= BL R-series engine =

Line of petrol engines for the Austin Maestro car

The R series is a line of petrol engines introduced by British Leyland in 1983 for the then-new Austin Maestro. It was only produced in one capacity—1.6 litres.

==Design==
The engine was essentially a lightly modified version of the E-series unit found in the Maxi and Allegro. The main differences over the older engine are to the sump and gearbox mounting flange, which were adapted to accept a traditional "end-on" transmission unit which had been bought from Volkswagen in place of the traditional BMC transmission-in-sump arrangement. It retains the 1.5-liter E-series' bore of 76.2 mm along with a longer 87.6 mm stroke. The longer stroke was obtained by a revised crank throw.

Like the E-series, it has a cast iron block and aluminium head. As with the E, the cylinders are siamesed, to fit the biggest bore cylinders possible. The combustion chambers were of Weslake's kidney-shaped design. The carburettor for the regular version was a single-venturi one with an automatic electronic choke, while the MG version received two twin Weber 40 DCNF carburetors and none of the fuel-saving electronics. Maximum power is 81 and 102 hp at 5,500 and 6,000 rpm respectively.

==Problems==
The R series was mainly a stop gap, and had a very short production run that lasted barely two years.
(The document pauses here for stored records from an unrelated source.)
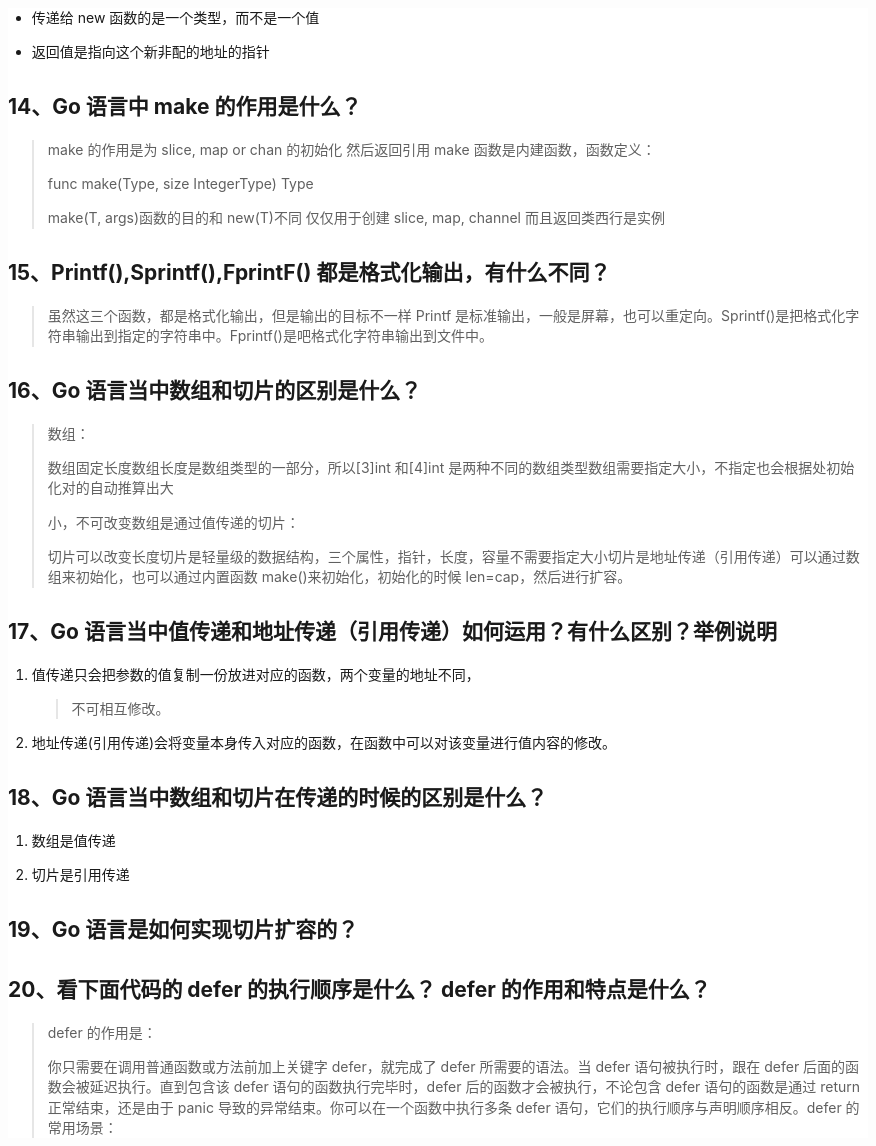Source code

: -   传递给 new 函数的是一个类型，而不是一个值

-   返回值是指向这个新非配的地址的指针

## 14、Go 语言中 make 的作用是什么？

> make 的作用是为 slice, map or chan 的初始化 然后返回引用 make
> 函数是内建函数，函数定义：
>
> func make(Type, size IntegerType) Type
>
> make(T, args)函数的目的和 new(T)不同 仅仅用于创建 slice, map, channel
> 而且返回类西行是实例

##  15、Printf(),Sprintf(),FprintF() 都是格式化输出，有什么不同？

> 虽然这三个函数，都是格式化输出，但是输出的目标不一样 Printf
> 是标准输出，一般是屏幕，也可以重定向。Sprintf()是把格式化字符串输出到指定的字符串中。Fprintf()是吧格式化字符串输出到文件中。

## 16、Go 语言当中数组和切片的区别是什么？

> 数组：
>
> 数组固定长度数组长度是数组类型的一部分，所以\[3\]int 和\[4\]int
> 是两种不同的数组类型数组需要指定大小，不指定也会根据处初始化对的自动推算出大
>
> 小，不可改变数组是通过值传递的切片：
>
> 切片可以改变长度切片是轻量级的数据结构，三个属性，指针，长度，容量不需要指定大小切片是地址传递（引用传递）可以通过数组来初始化，也可以通过内置函数
> make()来初始化，初始化的时候 len=cap，然后进行扩容。

## 17、Go 语言当中值传递和地址传递（引用传递）如何运用？有什么区别？举例说明

1.  值传递只会把参数的值复制一份放进对应的函数，两个变量的地址不同，
    > 不可相互修改。

2.  地址传递(引用传递)会将变量本身传入对应的函数，在函数中可以对该变量进行值内容的修改。

##  18、Go 语言当中数组和切片在传递的时候的区别是什么？

1.  数组是值传递

2.  切片是引用传递

## 19、Go 语言是如何实现切片扩容的？

## 20、看下面代码的 defer 的执行顺序是什么？ defer 的作用和特点是什么？

> defer 的作用是：
>
> 
> 你只需要在调用普通函数或方法前加上关键字
> defer，就完成了 defer 所需要的语法。当 defer 语句被执行时，跟在 defer
> 后面的函数会被延迟执行。直到包含该 defer 语句的函数执行完毕时，defer
> 后的函数才会被执行，不论包含 defer 语句的函数是通过 return
> 正常结束，还是由于 panic 导致的异常结束。你可以在一个函数中执行多条
> defer 语句，它们的执行顺序与声明顺序相反。defer 的常用场景：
BL had been working on a more substantially revised version of the E series, but this was not ready for production in time for the Maestro's already badly delayed launch. The company was instead forced into launching the Maestro with the half-developed power unit which cost the company dearly—R-series-equipped Maestros soon gained a reputation for hot starting problems, cylinder head gasket failures (endemic to the E series also), and premature crankshaft failure. Because the E series was turned through 180 degrees in order to accommodate an end-on transmission, the R series was fitted to the Maestro with the carburettor facing the front of the car, which also led to a reputation for carburettor icing in cold weather.

The endemic problem of crankshaft failure was later attributed to flexing of the crankcase – because the E series relied upon the heavy sump/transmission unit to give additional strength to the cylinder block casting, this caused problems when a plain sump was bolted in its place. The sump in question was an aluminium alloy casting.

The R series was superseded in 1984 by the S series.